THE TIME-DEPENDENT COSTS AND BENEFITS OF SCHOOL CLOSURE DURING AN INFLUENZA PANDEMIC

Sunday, October 24, 2010
Sheraton Hall E/F (Sheraton Centre Toronto Hotel)
Yiting Xue, M.phil, Ivar Sønbø Kristiansen, MD, PhD and Birgitte Freiesleben de Blasio, PHD, University of Oslo, Oslo, Norway

Purpose: To estimate the costs and benefits of school closure during an influenza pandemic and to study the trade-off between the gains and the losses with regards to the timing and duration of the school closure intervention.

Method: We developed two models: a dynamic disease model based on simulation to capture the spread of influenza with or without school closure and an economic model which captures the costs and the benefits of the school closure. The disease model is an SEIR (susceptible, exposed, infectious (symptomatically or asymptomatically) and recovered) compartment model based on the age-specific population of Oslo, the capital of Norway.

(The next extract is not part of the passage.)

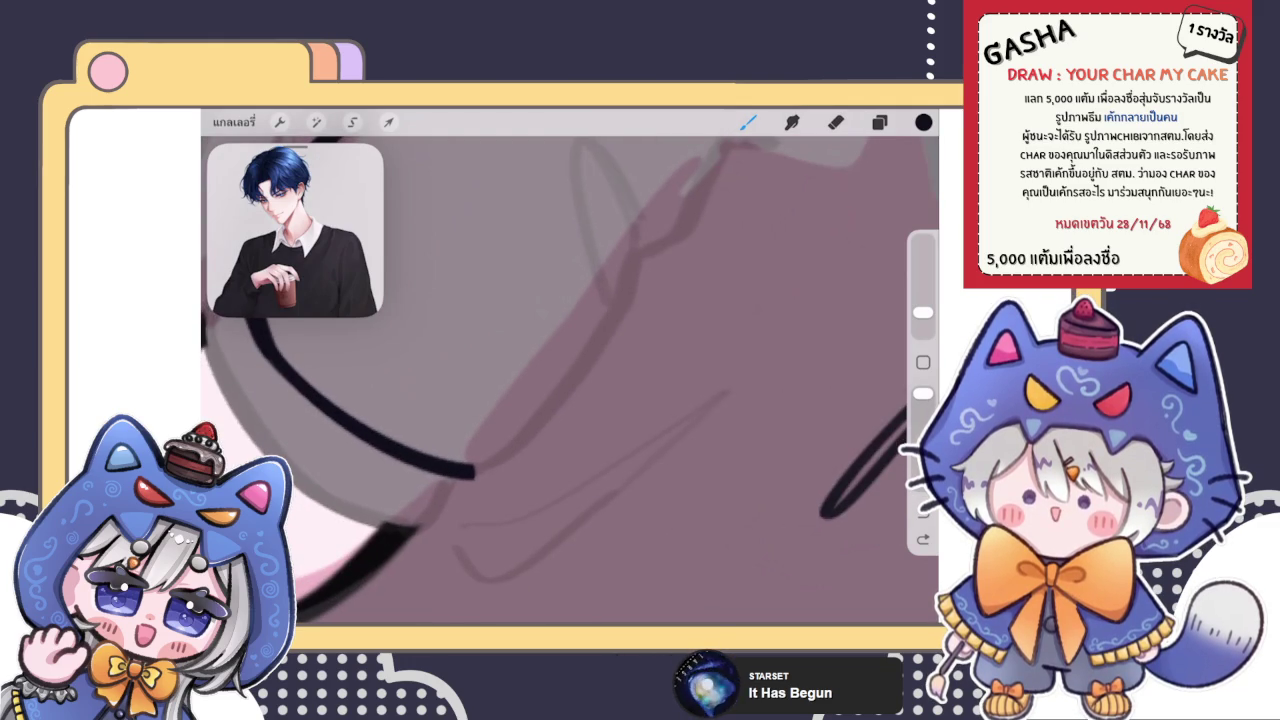
{"action": "scroll", "coordinate": [570, 380], "scroll_direction": "up", "scroll_amount": 2}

Since we can not predict the nature of the next pandemic, we tested the model with three different basic reproductive rates (R0). The school closure intervention have 18 different scenarios, depending on when it is started, how long it lasts and whether it will bring voluntary social distancing among the people. The model predicts disease outcomes, including the numbers of out-patients, in-patients and deaths, with and without school closure, and with different R0s and intervention scenarios. The costs of school closure included the administration costs, the value of lost learning time for the students, the lost productivity of parents who have to leave work to take care of their children during school closure, minus the costs avoided as a result of fewer infections. The benefits are the quality-adjusted life years gained among those who escaped from the infection or death as a result of school closure.

Result: The disease model indicated that though school closure does postpone the peak of infection by approximately 10 days, reduced the R0 by approximately 6%, its impact on the final disease outcomes is limited, especially when the duration is less than half of the pandemic period. The impact depends on the assumptions in different scenarios. An eight-week school closure in a pandemic of approximate 100 days reduces the disease outcomes by approximately 10%. However, in all scenarios, productivity loss from parents who have to go home during school closure is the dominating cost (more than 80% of the total cost) with almost 42 000 working parents involved.

Conclusion: Though school closure contributes to reducing the disease burden, its disruption to society imposes a potentially huge cost.